Wie oft in Österreich Medikamente und Eingriffe ohne Nutzen verordnet werden, weiß man nicht, so Thomas Frühwald. Es gibt keine gesamthafte Analyse, nur Einzelfallauswertungen. So wurde 2016 eine Studie zu Niederösterreich veröffentlicht, laut der in einem Jahr 435 Tests oder Therapien in Anspruch genommen wurden, deren Anwendung fragwürdig ist. Eine österreichweite Untersuchung gibt es nicht. Das Projekt „Gemeinsam gut entscheiden“ möchte für die Thematik sensibilisieren - auch Ärzteschaft und Pflegepersonal, so Thomas Frühwald: „Man widmet sich diesem Thema in der Ausbildung relativ wenig. Vor allem, wenn alte Menschen akut medizinisch betreut werden müssen, gibt es wenig geriatrische Kompetenz.“

Ö1-Sendungshinweis:

Dem Thema widmet sich auch ein Beitrag und ein Studiogespräch im Mittagsjournal am 19.12.2018.

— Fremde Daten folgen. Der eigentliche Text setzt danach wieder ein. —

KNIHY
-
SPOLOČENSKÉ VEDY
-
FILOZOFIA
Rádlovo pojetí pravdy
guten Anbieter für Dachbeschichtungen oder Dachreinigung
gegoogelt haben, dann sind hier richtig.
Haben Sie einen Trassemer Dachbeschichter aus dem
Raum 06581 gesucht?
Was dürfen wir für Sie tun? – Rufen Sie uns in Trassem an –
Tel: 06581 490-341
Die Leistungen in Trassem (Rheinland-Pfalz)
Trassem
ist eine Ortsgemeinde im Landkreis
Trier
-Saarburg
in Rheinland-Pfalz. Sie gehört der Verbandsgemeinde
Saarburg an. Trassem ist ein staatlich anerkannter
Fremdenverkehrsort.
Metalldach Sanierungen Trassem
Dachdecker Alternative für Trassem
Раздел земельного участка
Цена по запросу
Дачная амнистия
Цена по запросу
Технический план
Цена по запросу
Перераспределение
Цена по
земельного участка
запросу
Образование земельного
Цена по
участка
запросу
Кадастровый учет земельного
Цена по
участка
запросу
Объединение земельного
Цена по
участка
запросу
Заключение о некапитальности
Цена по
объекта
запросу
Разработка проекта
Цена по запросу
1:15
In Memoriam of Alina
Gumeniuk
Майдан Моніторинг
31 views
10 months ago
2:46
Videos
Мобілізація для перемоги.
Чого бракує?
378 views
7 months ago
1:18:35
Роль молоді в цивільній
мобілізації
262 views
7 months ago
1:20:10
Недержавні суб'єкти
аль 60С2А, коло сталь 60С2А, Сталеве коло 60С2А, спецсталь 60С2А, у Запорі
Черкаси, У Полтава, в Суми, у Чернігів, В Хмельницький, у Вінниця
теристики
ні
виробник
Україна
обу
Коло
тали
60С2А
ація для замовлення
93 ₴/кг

Gleichzeitig möchten die Medizinerinnen und Mediziner den Patienten und ihren Angehörigen Mut machen. „Sie sollen fragen, ob es keine Alternative gibt, ob vielleicht nicht-pharmakologische Maßnahmen existieren, die das gleiche Ziel erreichen. Und ja, sie sollen sich eine Zweitmeinung holen und von mir aus auch eine Drittmeinung.“ Geriater Thomas Frühwald fordert mehr „Zuwendungszeit“ in Krankenhäusern, Pflegeheimen und Ordinationen, um Beschwerden von Menschen tatsächlich auf den Grund gehen zu können. Dafür brauche es aber auch das Bewusstsein, dass Operationen und Medikamente nicht unbedingt ein tauglicher Ersatz dafür sind.